▶ [Exercise description]
Format the text read from the entries below as a Markdown table with the columns Row and Line, numbering the lines in order and omitting any blank ones. Leave the pictures out of the answer.

▶ [Listed records]
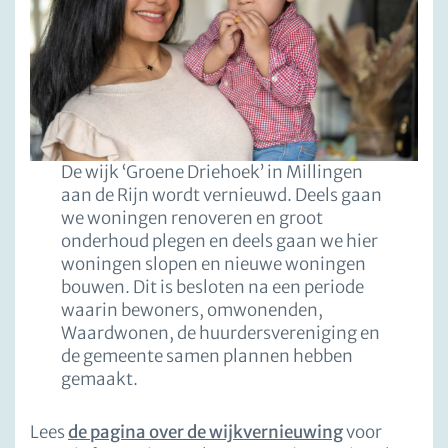
De wijk ‘Groene Driehoek’ in Millingen
aan de Rijn wordt vernieuwd. Deels gaan
we woningen renoveren en groot
onderhoud plegen en deels gaan we hier
woningen slopen en nieuwe woningen
bouwen. Dit is besloten na een periode
waarin bewoners, omwonenden,
Waardwonen, de huurdersvereniging en
de gemeente samen plannen hebben
gemaakt.
Lees
de pagina over de wijkvernieuwing
voor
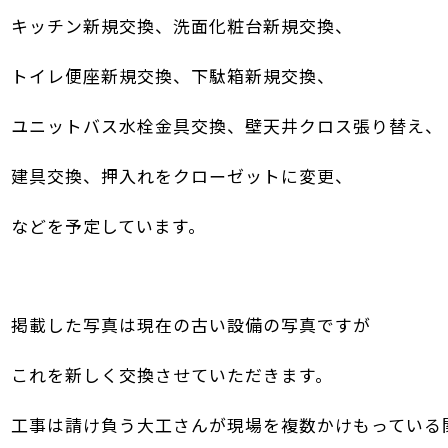
キッチン新規交換、洗面化粧台新規交換、
トイレ便座新規交換、下駄箱新規交換、
ユニットバス水栓金具交換、壁天井クロス張り替え、
建具交換、押入れをクローゼットに変更、
などを予定しています。
掲載した写真は現在の古い設備の写真ですが
これを新しく交換させていただきます。
工事は請け負う大工さんが現場を複数かけもっている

▶ [Problem solution]
| Row | Line |
|---|---|
| 1 | De wijk ‘Groene Driehoek’ in Millingen |
| 2 | aan de Rijn wordt vernieuwd. Deels gaan |
| 3 | we woningen renoveren en groot |
| 4 | onderhoud plegen en deels gaan we hier |
| 5 | woningen slopen en nieuwe woningen |
| 6 | bouwen. Dit is besloten na een periode |
| 7 | waarin bewoners, omwonenden, |
| 8 | Waardwonen, de huurdersvereniging en |
| 9 | de gemeente samen plannen hebben |
| 10 | gemaakt. |
| 11 | Lees |
| 12 | de pagina over de wijkvernieuwing |
| 13 | voor |
| 14 | キッチン新規交換、洗面化粧台新規交換、 |
| 15 | トイレ便座新規交換、下駄箱新規交換、 |
| 16 | ユニットバス水栓金具交換、壁天井クロス張り替え、 |
| 17 | 建具交換、押入れをクローゼットに変更、 |
| 18 | などを予定しています。 |
| 19 | 掲載した写真は現在の古い設備の写真ですが |
| 20 | これを新しく交換させていただきます。 |
| 21 | 工事は請け負う大工さんが現場を複数かけもっている |